24 mai 2020, Paris, premiers jours de déconfinement
Soudain, des voitures qui klaxonnent d’autres voitures qui n’avancent pas. Des bouches de métros qui dégueulent des grilles derrière des grilles. Des magasins fermés, bientôt rouverts ou peut être pas. Des gens qui portent des masques à usage unique ou cousu par leur mère ou la voisine d’à côté. Des regards insistants toujours, et des pigeons qui déambulent au même rythme qu’il y a deux mois. Du soleil, enfin, et ceux qui promènent leur chien en bombant le torse comme si le trottoir leur appartenait. Ciel presque rouge, comme le KFC du coin de la rue qui grouille de monde, comme tous ces fast-foods qui gavent les gens fainéants encore chez eux, en envoyant des coursiers qui tombent de leur vélo, rouillé par leur salaire minablement illégitime. Des policiers qui abusent de leurs droits, de la loi, de la crainte des gens. Des fleurs qui meurent dans des coins de terre trop petits pour elles. Des métros qui empestent le retour à la réalité fade des corps qui s’entassent, pour aller d’un point A à un point B, sans ne jamais apercevoir de soleil. Les mains des amoureux qui se frôlent mais ne se touchent même plus.
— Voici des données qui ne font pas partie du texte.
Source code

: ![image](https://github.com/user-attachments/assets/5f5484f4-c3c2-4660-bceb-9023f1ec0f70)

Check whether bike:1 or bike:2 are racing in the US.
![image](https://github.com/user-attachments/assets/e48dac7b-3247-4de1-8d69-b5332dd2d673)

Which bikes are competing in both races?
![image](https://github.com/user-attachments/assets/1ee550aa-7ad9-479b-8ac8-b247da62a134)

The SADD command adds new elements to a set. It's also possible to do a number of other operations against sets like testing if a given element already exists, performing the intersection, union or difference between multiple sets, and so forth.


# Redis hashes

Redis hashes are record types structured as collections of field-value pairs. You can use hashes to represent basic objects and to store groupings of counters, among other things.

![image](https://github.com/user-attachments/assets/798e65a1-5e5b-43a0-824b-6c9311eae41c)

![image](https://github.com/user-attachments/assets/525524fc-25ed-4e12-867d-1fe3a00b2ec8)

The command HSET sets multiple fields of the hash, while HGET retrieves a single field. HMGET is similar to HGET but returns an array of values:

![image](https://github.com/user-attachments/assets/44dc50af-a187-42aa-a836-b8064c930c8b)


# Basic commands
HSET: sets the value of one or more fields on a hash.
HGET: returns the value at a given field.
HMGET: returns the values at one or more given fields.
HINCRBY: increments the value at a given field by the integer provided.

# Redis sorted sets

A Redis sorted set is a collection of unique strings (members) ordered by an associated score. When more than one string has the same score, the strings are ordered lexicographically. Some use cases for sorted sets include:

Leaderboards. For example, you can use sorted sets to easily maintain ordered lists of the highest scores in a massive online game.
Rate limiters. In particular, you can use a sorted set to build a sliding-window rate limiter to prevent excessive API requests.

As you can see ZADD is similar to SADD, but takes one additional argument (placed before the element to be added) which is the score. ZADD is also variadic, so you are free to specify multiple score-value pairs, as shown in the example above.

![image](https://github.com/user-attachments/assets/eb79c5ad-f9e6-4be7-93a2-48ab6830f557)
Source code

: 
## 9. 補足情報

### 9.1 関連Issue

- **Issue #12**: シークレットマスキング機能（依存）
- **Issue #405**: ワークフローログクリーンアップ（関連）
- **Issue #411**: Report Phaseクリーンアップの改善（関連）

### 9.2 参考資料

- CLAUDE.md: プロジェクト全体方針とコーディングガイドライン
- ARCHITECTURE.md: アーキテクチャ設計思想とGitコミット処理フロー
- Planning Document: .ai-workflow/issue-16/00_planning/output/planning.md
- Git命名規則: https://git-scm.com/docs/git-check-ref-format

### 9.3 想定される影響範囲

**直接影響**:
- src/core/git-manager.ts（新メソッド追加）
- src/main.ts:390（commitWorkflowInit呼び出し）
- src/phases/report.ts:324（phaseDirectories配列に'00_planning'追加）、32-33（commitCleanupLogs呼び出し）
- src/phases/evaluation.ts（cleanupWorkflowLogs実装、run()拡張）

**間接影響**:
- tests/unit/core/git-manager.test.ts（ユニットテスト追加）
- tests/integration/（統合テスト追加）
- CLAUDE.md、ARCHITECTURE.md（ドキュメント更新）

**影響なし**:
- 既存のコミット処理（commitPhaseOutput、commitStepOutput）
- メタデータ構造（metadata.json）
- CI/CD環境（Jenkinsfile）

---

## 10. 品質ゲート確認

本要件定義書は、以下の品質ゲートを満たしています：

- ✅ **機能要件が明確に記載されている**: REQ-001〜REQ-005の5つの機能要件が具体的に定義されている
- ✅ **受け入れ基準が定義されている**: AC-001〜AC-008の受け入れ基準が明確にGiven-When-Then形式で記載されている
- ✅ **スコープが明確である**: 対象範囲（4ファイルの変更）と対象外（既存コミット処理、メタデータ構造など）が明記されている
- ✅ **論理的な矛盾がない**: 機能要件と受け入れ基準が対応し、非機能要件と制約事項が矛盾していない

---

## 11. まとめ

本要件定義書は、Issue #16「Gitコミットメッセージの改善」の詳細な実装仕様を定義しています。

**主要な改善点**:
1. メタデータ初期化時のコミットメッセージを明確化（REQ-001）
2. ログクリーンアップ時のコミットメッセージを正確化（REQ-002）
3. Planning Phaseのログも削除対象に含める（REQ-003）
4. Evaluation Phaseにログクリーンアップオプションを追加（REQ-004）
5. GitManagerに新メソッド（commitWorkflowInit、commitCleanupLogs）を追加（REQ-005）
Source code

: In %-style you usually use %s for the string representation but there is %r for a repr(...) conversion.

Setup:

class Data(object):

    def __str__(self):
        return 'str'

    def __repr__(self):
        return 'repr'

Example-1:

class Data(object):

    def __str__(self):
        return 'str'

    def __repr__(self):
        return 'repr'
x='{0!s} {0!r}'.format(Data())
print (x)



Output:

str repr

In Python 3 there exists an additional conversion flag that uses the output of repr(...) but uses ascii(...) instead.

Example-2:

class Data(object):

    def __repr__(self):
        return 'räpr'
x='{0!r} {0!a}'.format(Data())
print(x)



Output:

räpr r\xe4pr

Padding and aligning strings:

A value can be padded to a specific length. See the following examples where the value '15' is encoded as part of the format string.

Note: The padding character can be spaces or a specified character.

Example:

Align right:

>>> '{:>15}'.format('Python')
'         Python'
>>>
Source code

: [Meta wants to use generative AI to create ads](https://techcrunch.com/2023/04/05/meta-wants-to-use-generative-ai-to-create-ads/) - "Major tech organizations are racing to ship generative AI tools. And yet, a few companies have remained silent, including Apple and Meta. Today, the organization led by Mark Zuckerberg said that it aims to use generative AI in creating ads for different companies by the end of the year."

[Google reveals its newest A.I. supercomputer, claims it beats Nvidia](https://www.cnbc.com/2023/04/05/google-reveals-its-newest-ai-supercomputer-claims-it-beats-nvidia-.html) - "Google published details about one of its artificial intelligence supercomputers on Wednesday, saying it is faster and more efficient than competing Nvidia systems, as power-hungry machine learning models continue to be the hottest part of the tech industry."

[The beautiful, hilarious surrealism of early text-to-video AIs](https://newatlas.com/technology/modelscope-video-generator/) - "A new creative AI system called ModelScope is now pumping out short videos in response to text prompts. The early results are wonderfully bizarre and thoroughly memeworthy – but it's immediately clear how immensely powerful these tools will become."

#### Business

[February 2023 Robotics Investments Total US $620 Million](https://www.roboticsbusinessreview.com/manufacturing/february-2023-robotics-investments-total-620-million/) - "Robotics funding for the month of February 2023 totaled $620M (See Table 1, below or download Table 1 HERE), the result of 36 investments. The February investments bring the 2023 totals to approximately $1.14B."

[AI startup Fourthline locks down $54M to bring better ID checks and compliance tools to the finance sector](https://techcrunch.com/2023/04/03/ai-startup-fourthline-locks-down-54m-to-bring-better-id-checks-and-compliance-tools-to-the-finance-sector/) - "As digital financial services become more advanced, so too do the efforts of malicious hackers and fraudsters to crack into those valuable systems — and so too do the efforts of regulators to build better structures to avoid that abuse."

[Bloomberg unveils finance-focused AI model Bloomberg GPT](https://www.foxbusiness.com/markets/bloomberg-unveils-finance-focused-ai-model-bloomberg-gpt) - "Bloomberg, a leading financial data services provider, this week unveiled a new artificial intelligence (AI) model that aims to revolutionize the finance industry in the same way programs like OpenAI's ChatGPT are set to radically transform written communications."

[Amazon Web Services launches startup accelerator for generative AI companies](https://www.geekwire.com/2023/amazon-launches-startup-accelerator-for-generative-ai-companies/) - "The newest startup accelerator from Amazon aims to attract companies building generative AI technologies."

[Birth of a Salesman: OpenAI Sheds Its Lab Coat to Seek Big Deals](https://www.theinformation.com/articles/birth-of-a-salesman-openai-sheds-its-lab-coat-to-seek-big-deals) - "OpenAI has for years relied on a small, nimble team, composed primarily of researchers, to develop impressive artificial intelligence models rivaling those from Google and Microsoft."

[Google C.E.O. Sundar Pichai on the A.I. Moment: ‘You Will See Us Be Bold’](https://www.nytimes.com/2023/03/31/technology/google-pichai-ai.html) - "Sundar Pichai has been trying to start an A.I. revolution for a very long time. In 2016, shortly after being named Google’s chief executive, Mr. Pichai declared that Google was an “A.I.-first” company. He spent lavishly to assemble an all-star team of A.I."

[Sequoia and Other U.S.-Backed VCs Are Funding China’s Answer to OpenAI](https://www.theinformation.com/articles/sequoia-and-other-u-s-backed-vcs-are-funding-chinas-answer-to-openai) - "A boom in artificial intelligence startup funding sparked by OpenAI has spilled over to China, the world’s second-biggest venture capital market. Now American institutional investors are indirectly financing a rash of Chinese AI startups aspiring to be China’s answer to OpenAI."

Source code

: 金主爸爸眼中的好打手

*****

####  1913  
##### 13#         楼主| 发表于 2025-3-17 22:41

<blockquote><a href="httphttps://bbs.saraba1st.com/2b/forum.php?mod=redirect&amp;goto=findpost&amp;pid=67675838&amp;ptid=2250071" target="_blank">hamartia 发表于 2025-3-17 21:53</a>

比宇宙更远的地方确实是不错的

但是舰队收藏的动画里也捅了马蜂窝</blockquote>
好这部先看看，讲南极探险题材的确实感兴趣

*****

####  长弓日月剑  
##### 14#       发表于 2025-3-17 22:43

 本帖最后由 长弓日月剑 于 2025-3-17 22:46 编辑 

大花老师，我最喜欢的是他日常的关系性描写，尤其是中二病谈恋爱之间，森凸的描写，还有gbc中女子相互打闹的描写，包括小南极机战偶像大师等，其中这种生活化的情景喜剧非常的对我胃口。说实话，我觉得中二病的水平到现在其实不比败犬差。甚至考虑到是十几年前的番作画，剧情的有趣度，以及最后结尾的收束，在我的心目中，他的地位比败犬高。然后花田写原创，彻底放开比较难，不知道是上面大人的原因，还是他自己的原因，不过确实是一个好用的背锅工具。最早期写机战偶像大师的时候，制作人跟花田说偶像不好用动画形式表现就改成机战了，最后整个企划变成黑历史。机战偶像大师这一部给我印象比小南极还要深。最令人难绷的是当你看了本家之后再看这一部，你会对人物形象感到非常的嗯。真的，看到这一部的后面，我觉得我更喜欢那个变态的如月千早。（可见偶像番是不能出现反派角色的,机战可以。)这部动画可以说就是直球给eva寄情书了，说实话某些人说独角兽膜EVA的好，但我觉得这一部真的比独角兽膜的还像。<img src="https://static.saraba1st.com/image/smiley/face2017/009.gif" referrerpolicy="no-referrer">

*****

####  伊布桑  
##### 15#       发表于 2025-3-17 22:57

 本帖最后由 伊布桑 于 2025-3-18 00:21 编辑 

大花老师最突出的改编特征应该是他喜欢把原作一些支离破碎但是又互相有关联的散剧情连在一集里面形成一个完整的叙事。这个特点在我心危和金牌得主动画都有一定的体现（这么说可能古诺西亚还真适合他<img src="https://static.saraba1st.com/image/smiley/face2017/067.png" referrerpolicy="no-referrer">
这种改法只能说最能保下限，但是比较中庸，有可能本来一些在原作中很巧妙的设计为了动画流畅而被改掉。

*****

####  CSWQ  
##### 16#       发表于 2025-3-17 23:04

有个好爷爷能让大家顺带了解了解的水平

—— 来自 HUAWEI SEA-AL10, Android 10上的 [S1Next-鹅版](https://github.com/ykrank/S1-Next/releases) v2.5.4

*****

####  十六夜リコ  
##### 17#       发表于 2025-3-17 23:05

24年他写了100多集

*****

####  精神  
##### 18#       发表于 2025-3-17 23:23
Il y a des parents avec des enfants et des masques.
Il y a des enfants avec des parents et sans masque.
Il y a les grilles fermées des librairies et des restaurants japonais.
Il y a la pluie du mercredi matin.
Les cabas sont remplis de nourriture qui périmera trop vite. Les trains enflent de gens qui mettent leurs pieds sur le siège d’en face. Nouveau monde. Celui de la buée sur les lunettes des gens qui portent des masques. Celui des traits blancs tracés au sol pour que l’on ne se regarde plus. Dans la rue toujours, des vendeurs de fruits ou de perches à selfie installés sur leur petite table en plastique imitation bois. Il fait chaud pour un mois de mai sans vacances et sans rires dans les bars.